Corinne was in Lincoln Park Academy Middle School and almost overnight went from an A to a C or D student.
"Doctors told us it was emotional, but it didn't improve over time," Kathleen Fredrick said. "She was doing poorly in school. I didn't believe she couldn't do the work. I tried to help her with her Spanish, but she couldn't remember any vocabulary words.
"So I started teaching her how to curse in Spanish. I figured that might get her interest. But after five minutes, she couldn't repeat any of the phrases we'd gone over. I realized we had a real problem."Eventually, a doctor diagnosed Corinne with brain damage, caused by her...
caused by her head hitting the side window in the truck. She began years of intense therapy with, among others, a "brain trainer," who worked on re-routing Corrine's memory around the damaged parts of her brain.
That was partially successful, but Corinne still suffers to this day from an inability to recall words or random facts. She had planned a career as an environmental lobbyist and recently completed her masters degree in environmental policy at Florida International University, but won't be pursuing lobbying as a career.
"I lost the ability to quickly recall facts, which is very important in my field. It's still incredibly difficult for me to do that," Corinne said. "I finally had to accept (only recently) that I should take a different career path."
Today, she owns a horse therapy business in Ocala.
Along with the pain of remembering her daughter's suffering, Kathleen Fredrick was struck by something else.
"That driver could just as easily have been my father," she said. James Piowaty died at age 90 in 2016 of the effects of frontal temporal lobe dementia.
"He should have quit driving a least four years before he did," Fredrick recalled. "I reported him twice as a bad driver to the Department of Motor Vehicles. They retested him, he failed, but they sent him home 'to practice a little more.' "
"It took two years for the DMV to cancel his license. His doctors wouldn't do it, in part because there are so few options to get around if if you don't drive."

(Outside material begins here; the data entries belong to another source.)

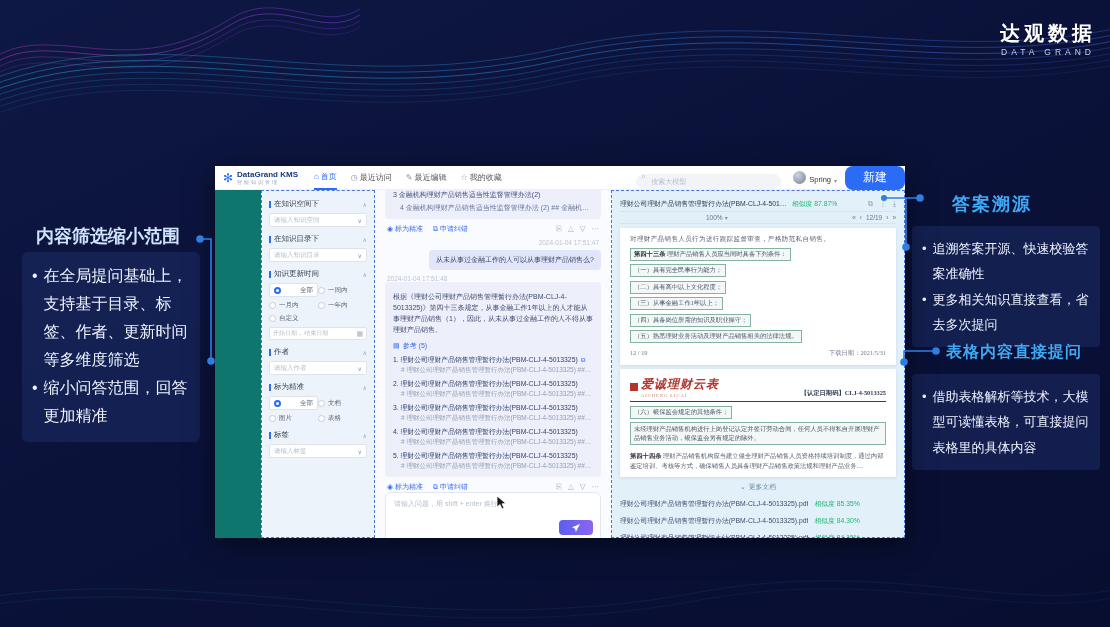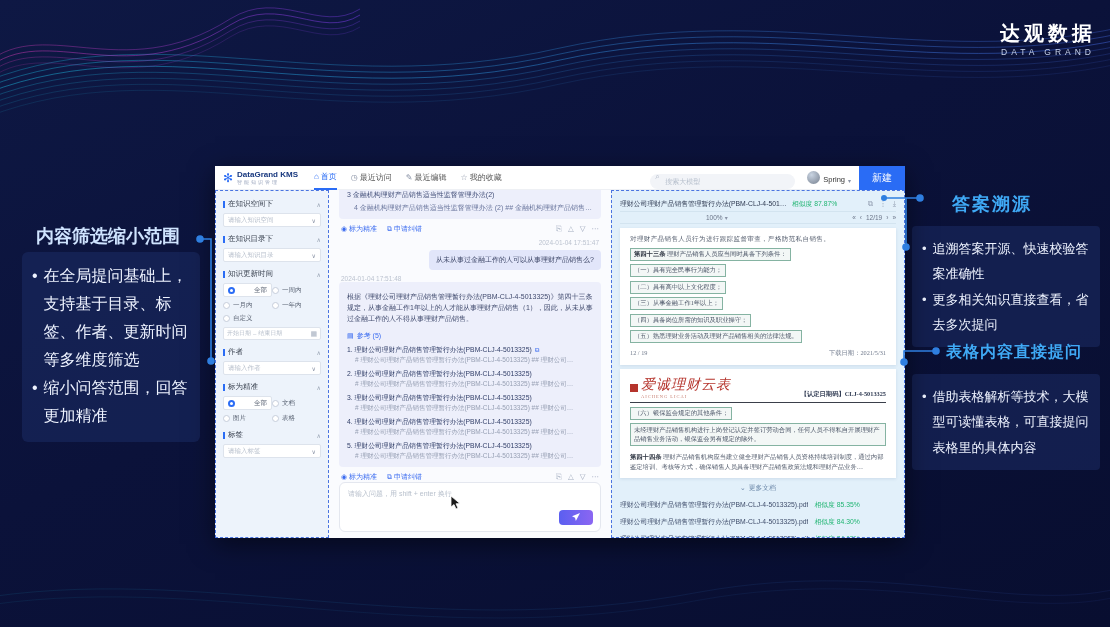--- a/index.html
+++ b/index.html
@@ -57,8 +57,8 @@
     background:radial-gradient(circle at 35% 30%,#c9d4e2,#76808f); }
   .uname { font-size:7.5px; color:#333; }
   .caret { font-size:6px; color:#8a93a6; }
-  .new-btn { width:46px; height:24px; background:#2a6cf5; color:#fff; font-size:10px;
-    display:flex; align-items:center; justify-content:center; }
+  .new-btn { width:60px; height:24px; background:#2a6cf5; color:#fff; font-size:12px;
+    display:flex; align-items:center; justify-content:center;border-radius:8px; }
 
   .app-body { flex:1; display:flex; min-height:0; background:#0f766e; }
 

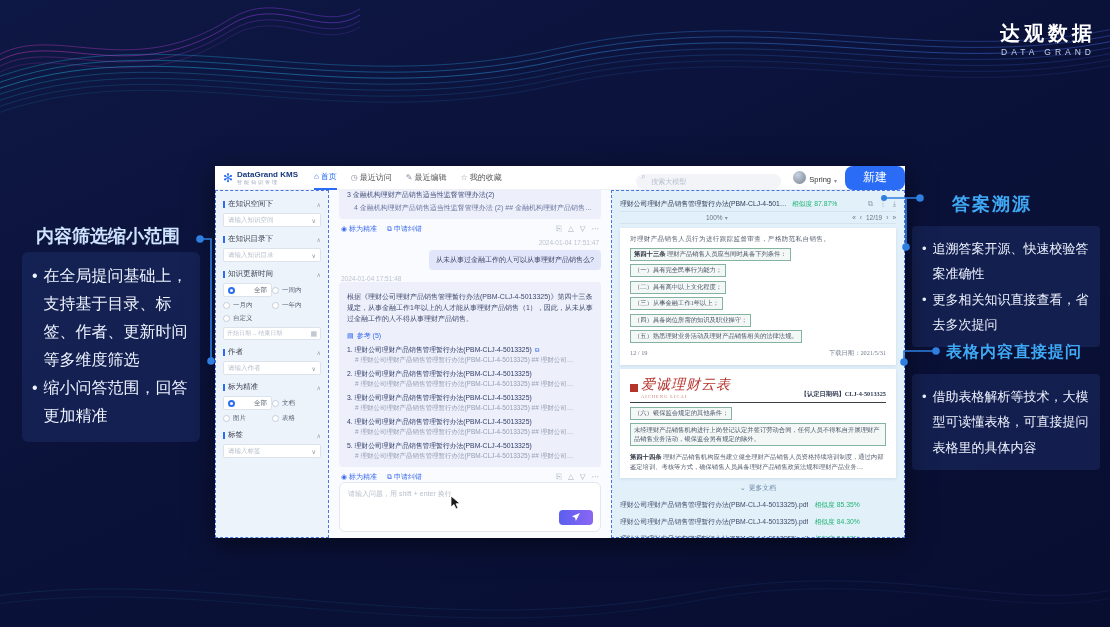--- a/index.html
+++ b/index.html
@@ -60,7 +60,7 @@
   .new-btn { width:60px; height:24px; background:#2a6cf5; color:#fff; font-size:12px;
     display:flex; align-items:center; justify-content:center;border-radius:8px; }
 
-  .app-body { flex:1; display:flex; min-height:0; background:#0f766e; }
+  .app-body { flex:1; display:flex; min-height:0; background:#0f766e;padding-left:46px; }
 
   
   .s-side { width:114px; flex:0 0 auto; background:#edf3fb; border:1.5px dashed #4a74e0;

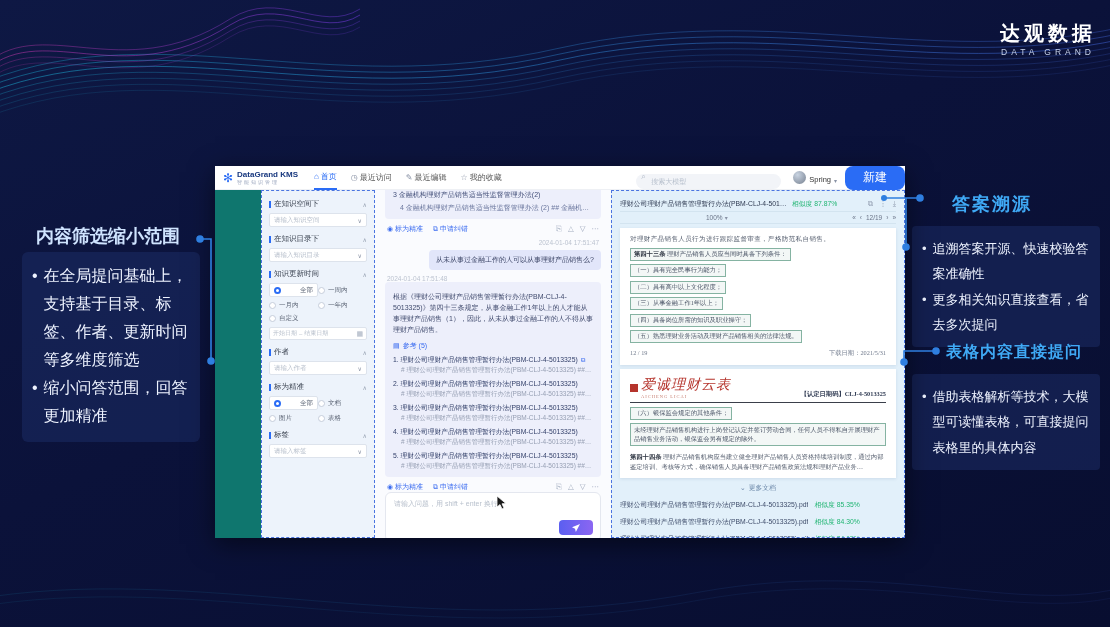--- a/index.html
+++ b/index.html
@@ -134,7 +134,7 @@
     border-bottom:1.5px solid #3a3f4a; padding-bottom:3px; }
   .seal { display:flex; gap:3px; align-items:center; }
   .seal-ic { width:8px; height:8px; background:#b5342c; flex:0 0 auto; }
-  .seal-cn { font-size:14px; font-weight:normal; font-style:italic; color:#b5342c; letter-spacing:1px; }
+  .seal-cn { font-size:12px; font-weight:bold; font-style:italic; color:#b5342c; letter-spacing:1px; }
   .seal-en { font-size:4.5px; color:#c77f72; letter-spacing:1px; }
   .lcode { font-size:6.3px; font-weight:bold; color:#2f3a52; }
   .para { margin-top:6px; font-size:6.3px; color:#555e6e; line-height:1.55; max-height:30px; overflow:hidden; }

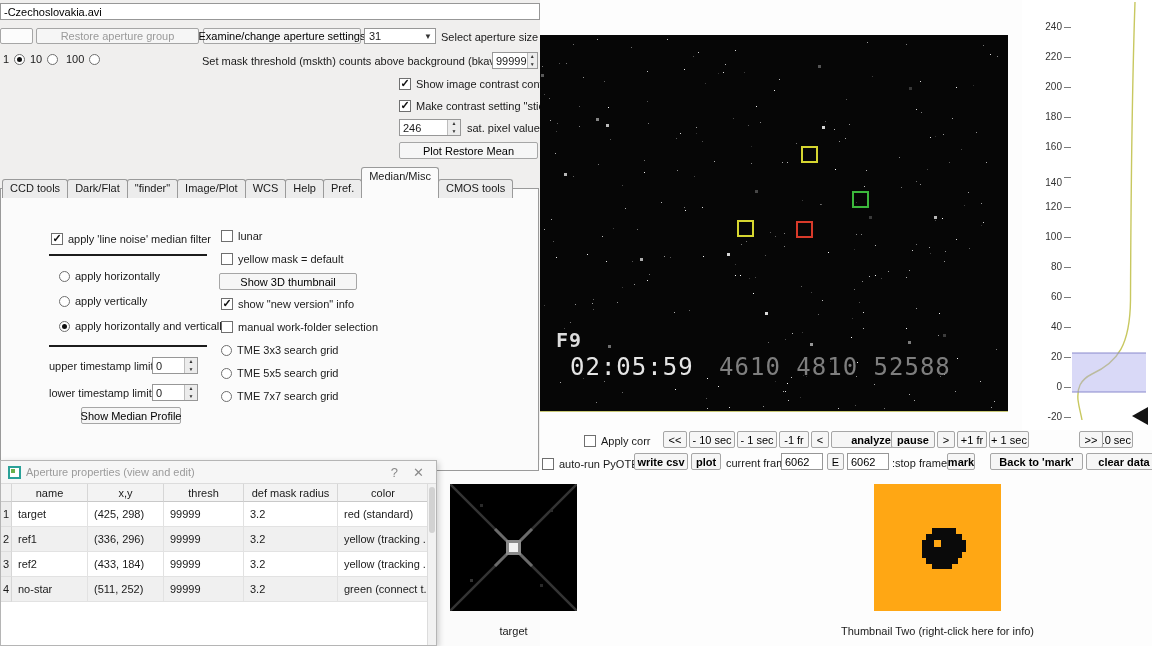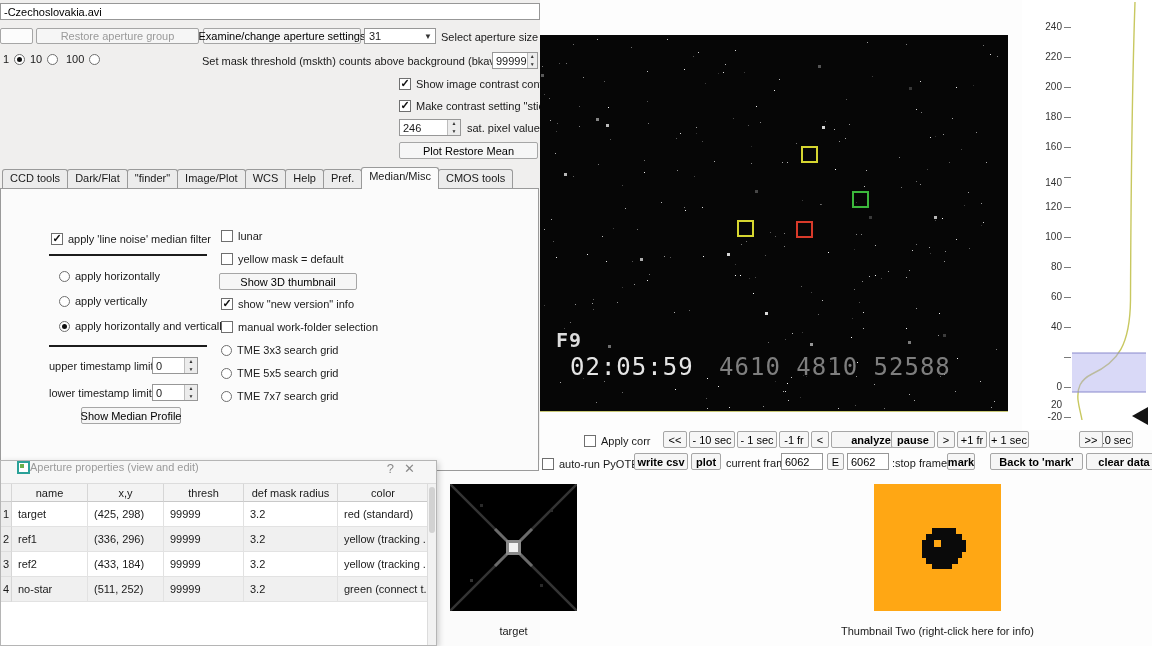--- a/index.html
+++ b/index.html
@@ -25,7 +25,7 @@
   .combo{position:absolute;background:#fff;border:1px solid #979797;display:flex;align-items:center;justify-content:space-between;height:16px;padding-left:4px}
   .combo .car{width:14px;text-align:center;font-size:8px;color:#333}
   .tabs{position:absolute;left:2px;top:167px;display:flex;align-items:flex-start;z-index:4}
-  .tab{height:19px;margin-top:2px;padding:2px 7px 0 7px;border:1px solid #9a9a9a;border-bottom:none;background:#ececec;margin-right:-1px;border-radius:3px 3px 0 0;white-space:nowrap}
+  .tab{height:19px;margin-top:12px;padding:2px 7px 0 7px;border:1px solid #9a9a9a;border-bottom:none;background:#ececec;margin-right:-1px;border-radius:3px 3px 0 0;white-space:nowrap}
   .tab.active{height:22px;margin-top:0;background:#fbfbfb;position:relative;z-index:6}
   .tabpanel{position:absolute;left:0;top:188px;width:539px;height:283px;border:1px solid #9a9a9a;background:#fbfbfb;z-index:3}
   .hline{position:absolute;height:2px;background:#1c1c1c}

Sadly, Fredrick said, she doesn't think her father was unique at all; there are plenty of elderly drivers on the highway who shouldn't be.
Corinne said once she got over the immediate shock about the news of Tuesday's crash, she became angry.
Elderly drivers in Florida are required to be retested every eight years. Michigan, where the RV driver is from, has slightly tougher standards — every six years — but Corinne believes both are inadequate.
MORE:99-year-old driver in fatal crash had clean record, recently passed driving tests
She noted the driver who died in her wreck had been pulled over two weeks prior for running a stop sign. She was let off with a caution and allowed to drive herself home.
"It's time these 'nod-nod, wink-wink' practices stop," Corinne said.
"I'm proposing a retesting mandate, that begins at age 65 when a person gets Social Security," she said. "We need a new evaluation and retesting procedure. I think for drivers 65 to 75 it should be every five years; every three years for those 75 to 80, and every year for those 80 and older."
Corinne also noted RV drivers are not required to hold any special license to drive their vehicles. That's something Virginia-based safety advocate Ron Melancon has been crusading about for eight years.
Melancon features TCPalm coverage of the Okeechobee Road accident prominently on his DangerousRVs.org website. He is passionate about the need for a national RV drivers license. He points out that a driver who wants to ride a motorcycle has to pass a special driving test and hold a motorcycle license.
"So why don't we require the same thing for someone driving a 30,000-pound RV"? Melancon asked.
We are all shocked by this week's tragedy, by two young lives so brutally cut short because of a series of tragic circumstances, apparent equipment failures on the RV and, perhaps, the age of the RV driver.
Surely Corinne Fredrick, who intends to dust off her lobbying skills to make lawmakers aware of the licensing issues, and advocates like Ron Melancon are correct. We do need tougher standards for elderly drivers and perhaps all owners of RVs.
People across the country will continue to die unless someone takes a stand.